--- WORK REQUEST ---
Give back an exact copy of the lines in the records below, from the line that has "remove any excess dirt." through the line that has "Boil a large pot of water with a pinch of", and nothing besides.

--- DATASET EXTRACT ---
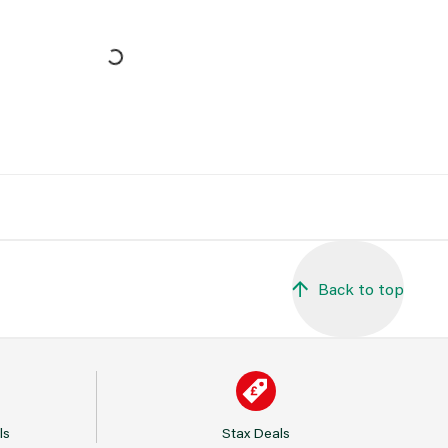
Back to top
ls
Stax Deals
* * *
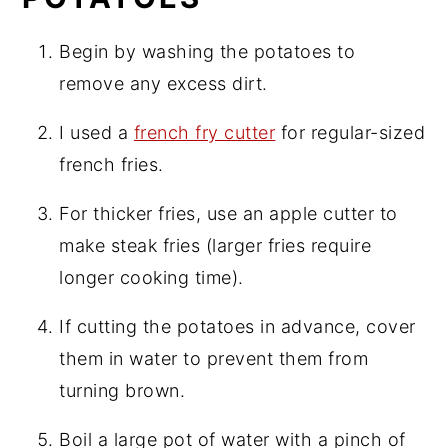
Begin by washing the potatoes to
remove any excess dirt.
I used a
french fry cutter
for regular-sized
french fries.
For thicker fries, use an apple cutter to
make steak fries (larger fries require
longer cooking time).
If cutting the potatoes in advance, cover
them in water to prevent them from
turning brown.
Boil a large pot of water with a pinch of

--- TASK SOLUTION ---
remove any excess dirt.
I used a
french fry cutter
for regular-sized
french fries.
For thicker fries, use an apple cutter to
make steak fries (larger fries require
longer cooking time).
If cutting the potatoes in advance, cover
them in water to prevent them from
turning brown.
Boil a large pot of water with a pinch of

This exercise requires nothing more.